Copy word for word, please, the lines of the entries below running from the one containing "- Lesion marked" to the one containing "- The screening", both ends included.

> [SOURCE DATA]
━━━━━━━━━━

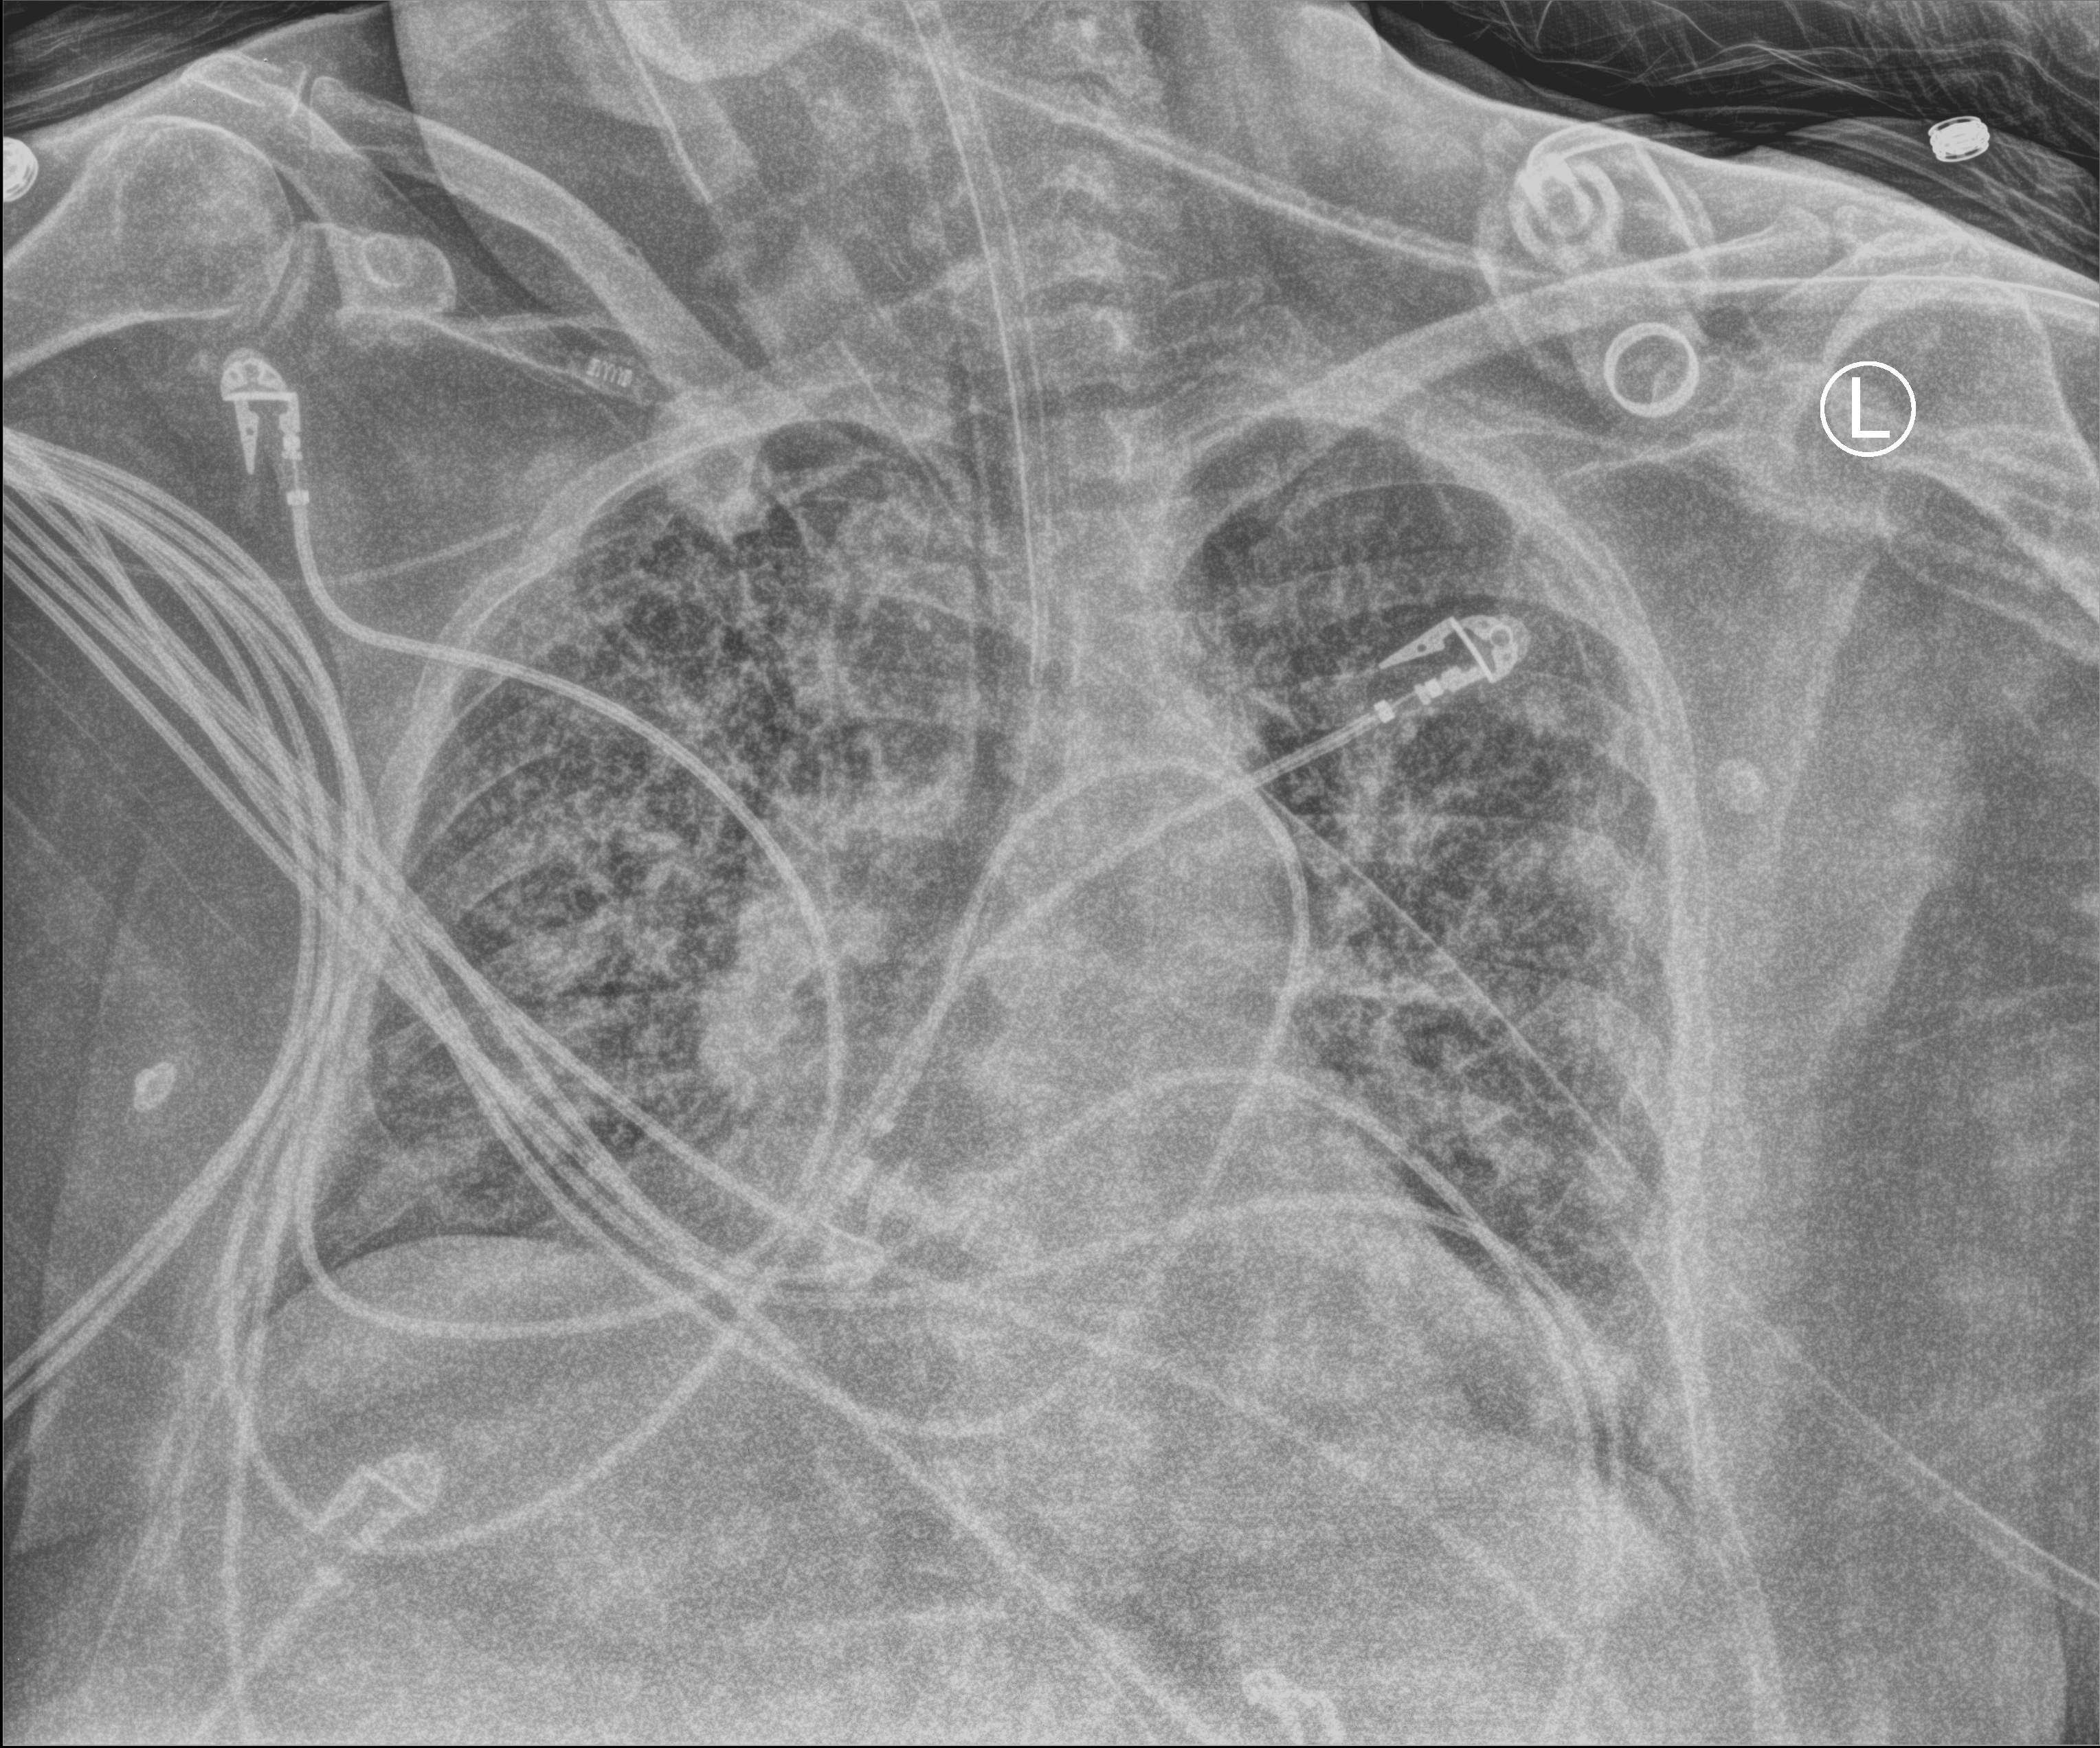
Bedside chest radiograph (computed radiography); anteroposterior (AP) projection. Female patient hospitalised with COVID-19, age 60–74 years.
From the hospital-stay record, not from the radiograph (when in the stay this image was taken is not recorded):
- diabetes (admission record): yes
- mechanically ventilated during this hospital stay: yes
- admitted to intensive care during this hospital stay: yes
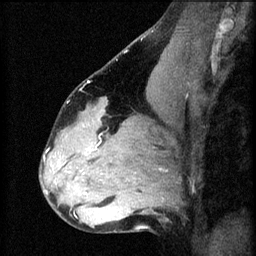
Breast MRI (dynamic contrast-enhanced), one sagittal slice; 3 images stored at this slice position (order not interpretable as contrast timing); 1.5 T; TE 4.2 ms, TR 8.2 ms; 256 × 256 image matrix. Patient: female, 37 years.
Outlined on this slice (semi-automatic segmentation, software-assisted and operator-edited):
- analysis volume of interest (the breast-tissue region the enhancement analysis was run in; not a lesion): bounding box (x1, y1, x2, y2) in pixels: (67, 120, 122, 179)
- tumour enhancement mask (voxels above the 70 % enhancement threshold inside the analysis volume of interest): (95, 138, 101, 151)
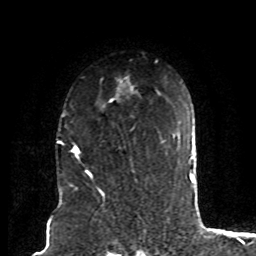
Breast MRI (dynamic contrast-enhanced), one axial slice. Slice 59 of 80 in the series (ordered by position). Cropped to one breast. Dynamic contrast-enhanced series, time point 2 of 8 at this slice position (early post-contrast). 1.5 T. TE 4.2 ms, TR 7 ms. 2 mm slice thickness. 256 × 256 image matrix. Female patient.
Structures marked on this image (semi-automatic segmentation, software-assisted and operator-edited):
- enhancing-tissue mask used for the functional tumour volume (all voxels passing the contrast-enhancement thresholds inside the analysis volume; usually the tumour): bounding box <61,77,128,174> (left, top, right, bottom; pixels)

━━━━━━━━━━

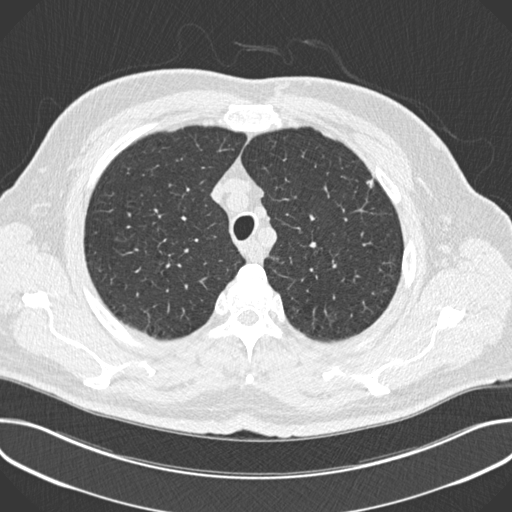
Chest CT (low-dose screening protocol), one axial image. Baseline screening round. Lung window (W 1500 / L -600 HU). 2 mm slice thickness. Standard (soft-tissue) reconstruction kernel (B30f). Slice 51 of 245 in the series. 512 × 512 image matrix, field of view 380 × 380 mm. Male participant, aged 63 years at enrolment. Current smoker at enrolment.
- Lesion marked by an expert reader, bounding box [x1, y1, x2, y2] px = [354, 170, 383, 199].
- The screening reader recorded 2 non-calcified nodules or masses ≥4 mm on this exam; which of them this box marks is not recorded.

━━━━━━━━━━

> [SOLUTION BELOW]
- Lesion marked by an expert reader, bounding box [x1, y1, x2, y2] px = [354, 170, 383, 199].
- The screening reader recorded 2 non-calcified nodules or masses ≥4 mm on this exam; which of them this box marks is not recorded.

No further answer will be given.